Un' immagine che porterò con me per sempre.
Prima di uscire lascio le chiavi sul mobile dell'ingresso, questa non è più casa mia o più precisamente non lo è stata e mai lo sarà.
Un taxi mi porta nella città vecchia di Istanbul, nel quartiere di Sultanahmet, dove prendo una stanza in un piccolo albergo da cui in lontananza si possono ammirare  i minareti della Moschea Blu e Ayasofya.
Ho sempre amato questa parte della città ed è da qui che oggi voglio ricominciare con la mia vita. Invio un messaggio alla Signora Pinar che accetta di incontrarmi subito per una colazione insieme non molto lontano da dove ho preso alloggio.  Come sempre è un piacere trascorrere del tempo con questa donna  che è anche troppo arguta per i miei gusti. "Come mai hai cambiato idea così repentinamente Sanem? E' successo qualcosa?" Batto le ciglia per scacciare le lacrime e cerco di rassicurarla. "No, è solo che ho risolto prima del previsto le questioni che avevo in sospeso ed ho deciso di cominciare subito, non vedo l'ora di farlo".
Mi guarda a lungo in silenzio prima di fare la domanda che mi aspettavo.
"E Can, cosa ne pensa del fatto che starai via così a lungo a poche settimane dal vostro matrimonio?". 
Faccio spallucce cercando di minimizzare.

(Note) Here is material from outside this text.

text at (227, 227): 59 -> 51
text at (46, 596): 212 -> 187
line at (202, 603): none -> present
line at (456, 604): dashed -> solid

"Non è un problema, verrà a trovarmi non appena gli sarà possibile ed io potrò  venire nei fine settimana, riusciremo ad organizzarci, in fin dei conti Gölcük è a meno di due ore d'auto da Istanbul". La sua espressione non mi sembra convinta, ma alla fine decide di lasciare andare il discorso e ci mettiamo d' accordo per firmare il contratto già l'indomani in modo  che io possa partire al più presto. Uscendo dal locale la saluto affettuosamente e decido di perdermi per i vicoli del quartiere più bello del mondo o per lo meno  è quello che è sempre stato ai miei occhi. Mi siedo su una panchina nel grande piazzale del Sultanahmet ad osservare i passanti e la moschea blu in una bellissima giornata di primavera. Dopo tanti giorni in casa da sola ho bisogno di vedere vita vibrare intorno a me e così rimango a lungo persa nei miei pensieri finché decido di tirare fuori il mio diario e quei pensieri li fermo in pagine e pagine di emozioni che hanno bisogno di essere espresse e fissate su carta in modo indelebile.